Chapter 15 — Markets and Intermediaries
Part V · The Supply Desk · Week 14
K→𝒢→Q→Ξ
Who keeps the roads. Intermediaries supply transformation — they sell distance — and the concentration that makes them efficient is the same concentration that makes the system fragile.
Learning objectives
- LOS 15.2 — Characterize the intermediary’s product: selling distance.
- LOS 15.3 — State and prove the Concentration–Fragility Theorem.
- LOS 15.6 — Analyze algorithmic intermediaries and the migration of moats.
The laboratory module
Module 15 — The Supply Desk. A moat meter, a concentration game, a zombie desk, and a venue chooser.
The four keepers (Appendix B.6).
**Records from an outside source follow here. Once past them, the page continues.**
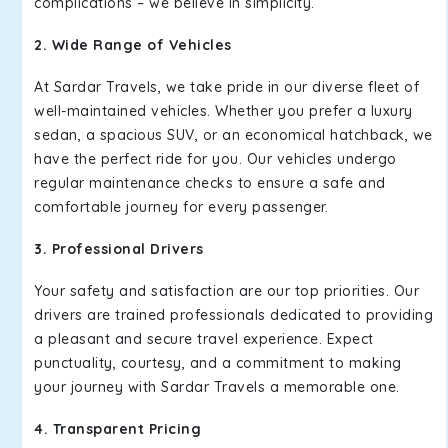
complications – we believe in simplicity.
2. Wide Range of Vehicles
At Sardar Travels, we take pride in our diverse fleet of
well-maintained vehicles. Whether you prefer a luxury
sedan, a spacious SUV, or an economical hatchback, we
have the perfect ride for you. Our vehicles undergo
regular maintenance checks to ensure a safe and
comfortable journey for every passenger.
3. Professional Drivers
Your safety and satisfaction are our top priorities. Our
drivers are trained professionals dedicated to providing
a pleasant and secure travel experience. Expect
punctuality, courtesy, and a commitment to making
your journey with Sardar Travels a memorable one.
4. Transparent Pricing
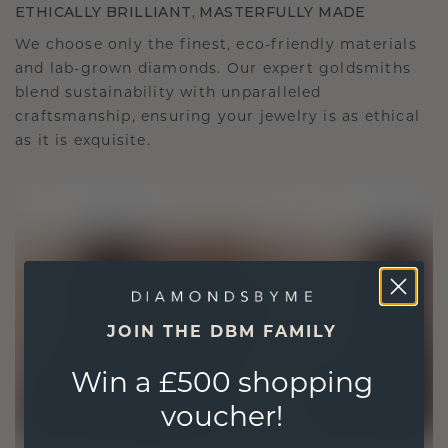
ETHICALLY BRILLIANT, MASTERFULLY MADE
We choose only the finest, eco-friendly materials
and lab-grown diamonds. Our expert goldsmiths
blend sustainability with unparalleled
craftsmanship, ensuring your jewelry is as ethical
as it is exquisite.
JOIN THE DBM FAMILY
Win a £500 shopping
voucher!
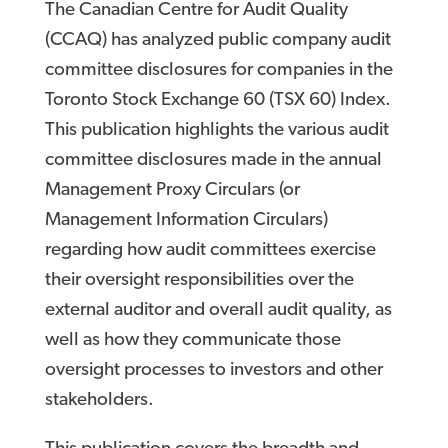
The Canadian Centre for Audit Quality
(CCAQ) has analyzed public company audit
committee disclosures for companies in the
Toronto Stock Exchange 60 (TSX 60) Index.
This publication highlights the various audit
committee disclosures made in the annual
Management Proxy Circulars (or
Management Information Circulars)
regarding how audit committees exercise
their oversight responsibilities over the
external auditor and overall audit quality, as
well as how they communicate those
oversight processes to investors and other
stakeholders.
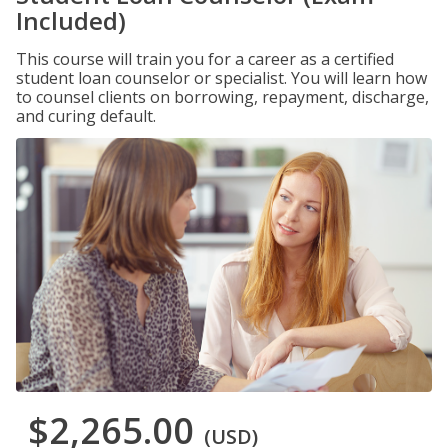
Included)
This course will train you for a career as a certified
student loan counselor or specialist. You will learn how
to counsel clients on borrowing, repayment, discharge,
and curing default.
$2,265.00
(USD)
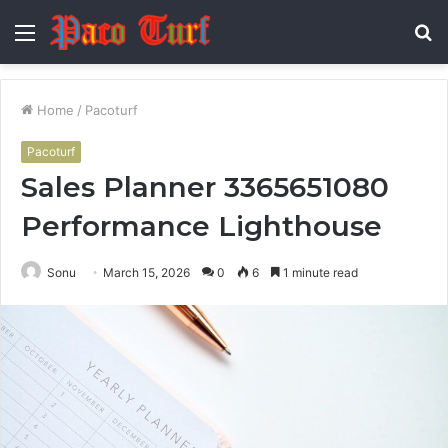
Menu
S
fo
Home
/
Pacoturf
Pacoturf
Sales Planner 3365651080
Performance Lighthouse
Sonu
March 15, 2026
0
6
1 minute read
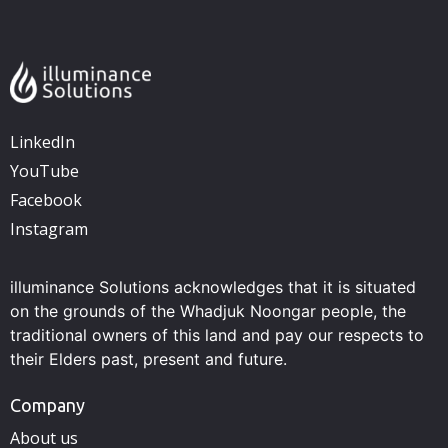
LinkedIn
YouTube
Facebook
Instagram
illuminance Solutions acknowledges that it is situated
on the grounds of the Whadjuk Noongar people, the
traditional owners of this land and pay our respects to
their Elders past, present and future.
Company
About us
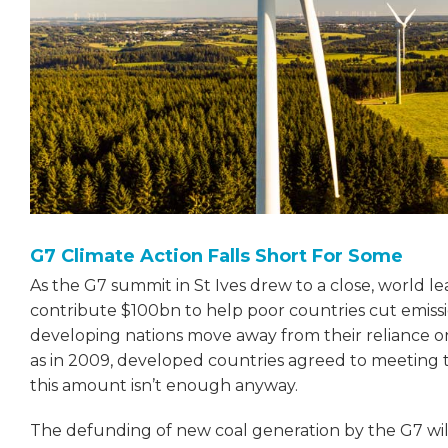
G7 Climate Action Falls Short For Some
As the G7 summit in St Ives drew to a close, world
contribute $100bn to help poor countries cut emiss
developing nations move away from their reliance on 
as in 2009, developed countries agreed to meeting 
this amount isn’t enough anyway.
The defunding of new coal generation by the G7 wil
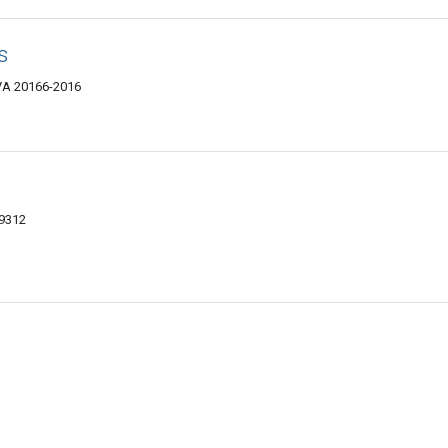
s
 VA 20166-2016
-9312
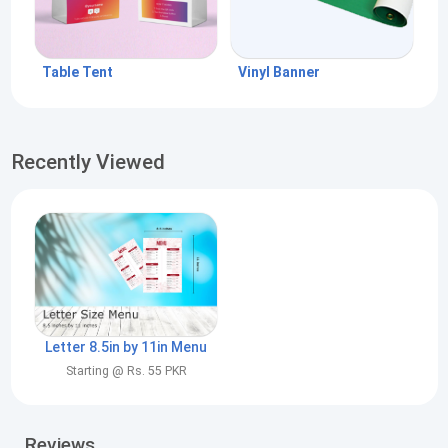
Table Tent
Vinyl Banner
Recently Viewed
Letter 8.5in by 11in Menu
Starting @ Rs. 55 PKR
Reviews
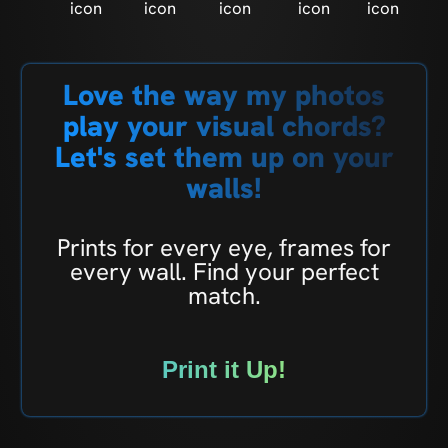
Love the way my photos
play your visual chords?
Let's set them up on your
walls!
Prints for every eye, frames for
every wall. Find your perfect
match.
Print it Up!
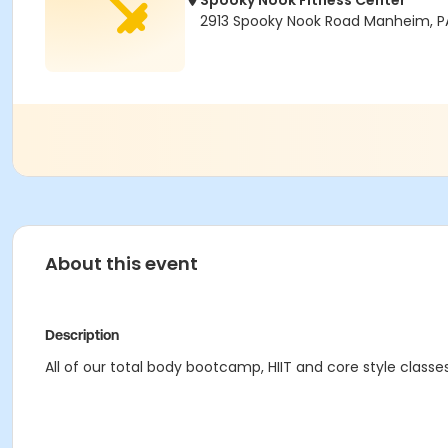
Spooky Nook Fitness Center
2913 Spooky Nook Road Manheim, P
About this event
Description
All of our total body bootcamp, HIIT and core style classe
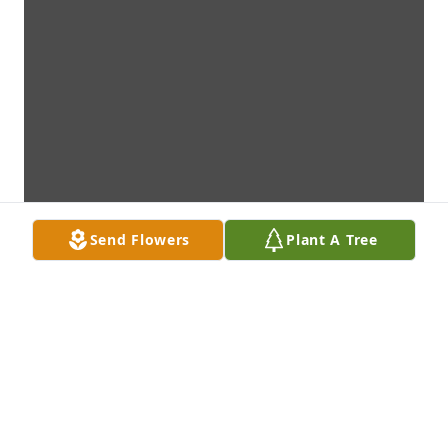
Send Flowers
Plant A Tree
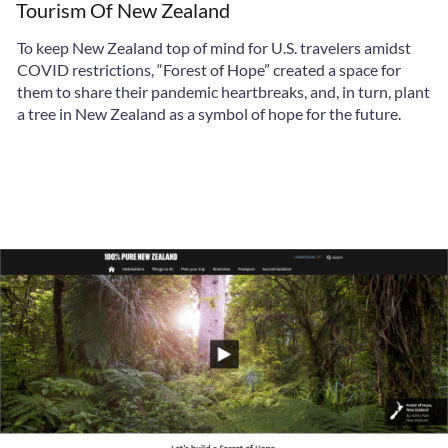
Tourism Of New Zealand
To keep New Zealand top of mind for U.S. travelers amidst
COVID restrictions, “Forest of Hope” created a space for
them to share their pandemic heartbreaks, and, in turn, plant
a tree in New Zealand as a symbol of hope for the future.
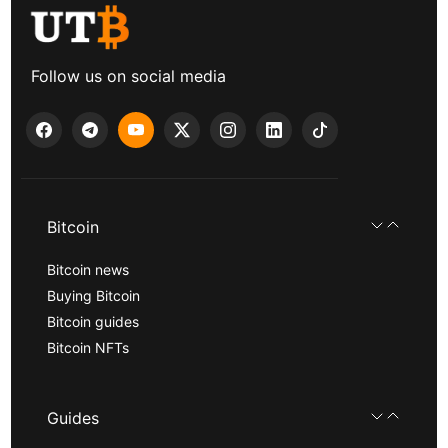
Follow us on social media
Bitcoin
Bitcoin news
Buying Bitcoin
Bitcoin guides
Bitcoin NFTs
Guides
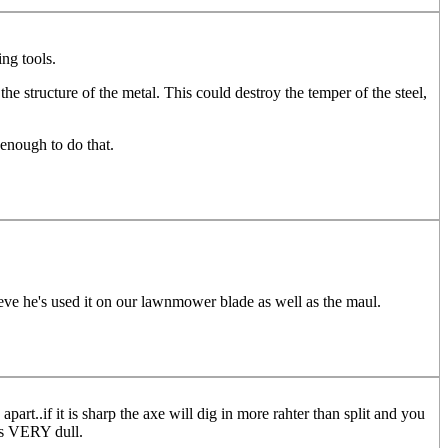
ng tools.
he structure of the metal. This could destroy the temper of the steel,
 enough to do that.
lieve he's used it on our lawnmower blade as well as the maul.
part..if it is sharp the axe will dig in more rahter than split and you
is VERY dull.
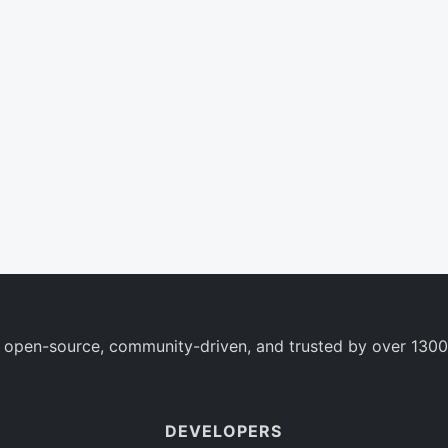
 open-source, community-driven, and trusted by over 1300
DEVELOPERS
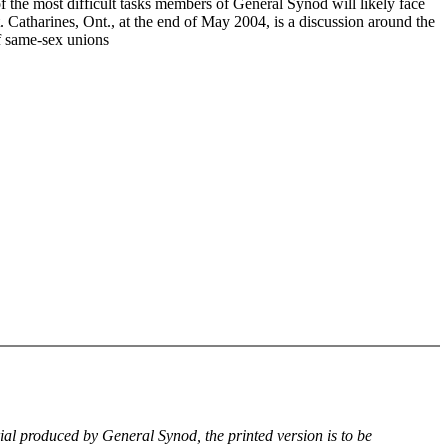
f the most difficult tasks members of General Synod will likely face
. Catharines, Ont., at the end of May 2004, is a discussion around the
of same-sex unions
rial produced by General Synod, the printed version is to be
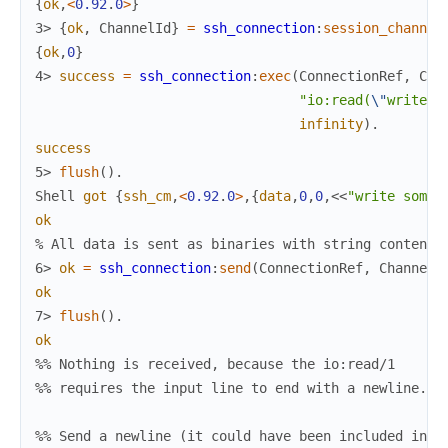
{
ok
,
<
0.92
.
0
>
}
3> 
{
ok
,
ChannelId
}
=
ssh_connection
:
session_channel
{
ok
,
0
}
4> 
success
=
ssh_connection
:
exec
(
ConnectionRef
,
Cha
"io:read(
\"
write s
infinity
)
.
success
5> 
flush
(
)
.
Shell
got
{
ssh_cm
,
<
0.92
.
0
>
,
{
data
,
0
,
0
,
<<
"write somet
ok
% All data is sent as binaries with string contents
6> 
ok
=
ssh_connection
:
send
(
ConnectionRef
,
ChannelI
ok
7> 
flush
(
)
.
ok
%% Nothing is received, because the io:read/1
%% requires the input line to end with a newline.
%% Send a newline (it could have been included in t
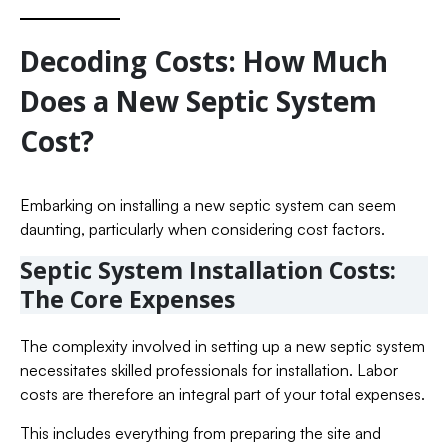
Decoding Costs: How Much
Does a New Septic System
Cost?
Embarking on installing a new septic system can seem
daunting, particularly when considering cost factors.
Septic System Installation Costs:
The Core Expenses
The complexity involved in setting up a new septic system
necessitates skilled professionals for installation. Labor
costs are therefore an integral part of your total expenses.
This includes everything from preparing the site and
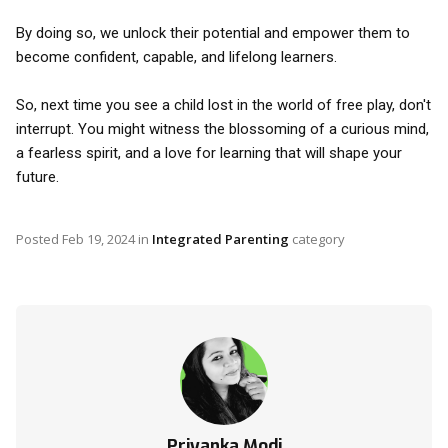
By doing so, we unlock their potential and empower them to
become confident, capable, and lifelong learners.
So, next time you see a child lost in the world of free play, don't
interrupt. You might witness the blossoming of a curious mind,
a fearless spirit, and a love for learning that will shape your
future.
Posted
Feb 19, 2024
in
Integrated Parenting
category
Priyanka Modi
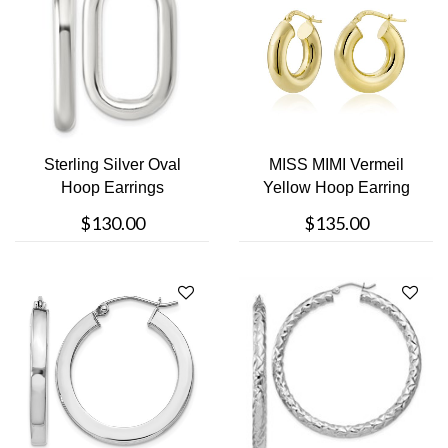
Sterling Silver Oval
MISS MIMI Vermeil
Hoop Earrings
Yellow Hoop Earring
$130.00
$135.00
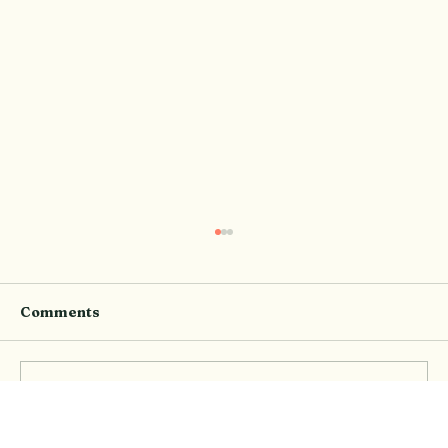
Comments
Write a comment...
Each keeper’s fee is bounded by a named second-best:
| Keeper | Product | House number | Bounded by |
|---|---|---|---|
| law firm | menu (SPV suite) | fee ≤ 4 | laminarized menu → 0 |
| arranger | route (program) | moat 0.4–0.6 | sponsor-sale distance |
| dealer / AMM | standing | 0.15 / 0.30 | each other, state by state |
| advisor | awareness | fee ≤ 3.40 | seller’s next-best process |
The advisor’s bound of 3.40 is the conversion value of the auction at the interior optimal field \(n^*=4\): manufactured competition converts 3.40 of the champion buyer’s 5.5 awareness rent into the seller’s price. Summed, the keepers’ fees answer, from the supply side, Chapter 1’s question of where the 5.5 lives.
Guided experiments
- Find the route with the largest moat and name its second-best alternative.
- Move the scope dial until the efficient configuration’s concentration crosses 0.5, and price the planner’s preferred allocation.
- Price the four keepers of the signature network and reproduce their bounds.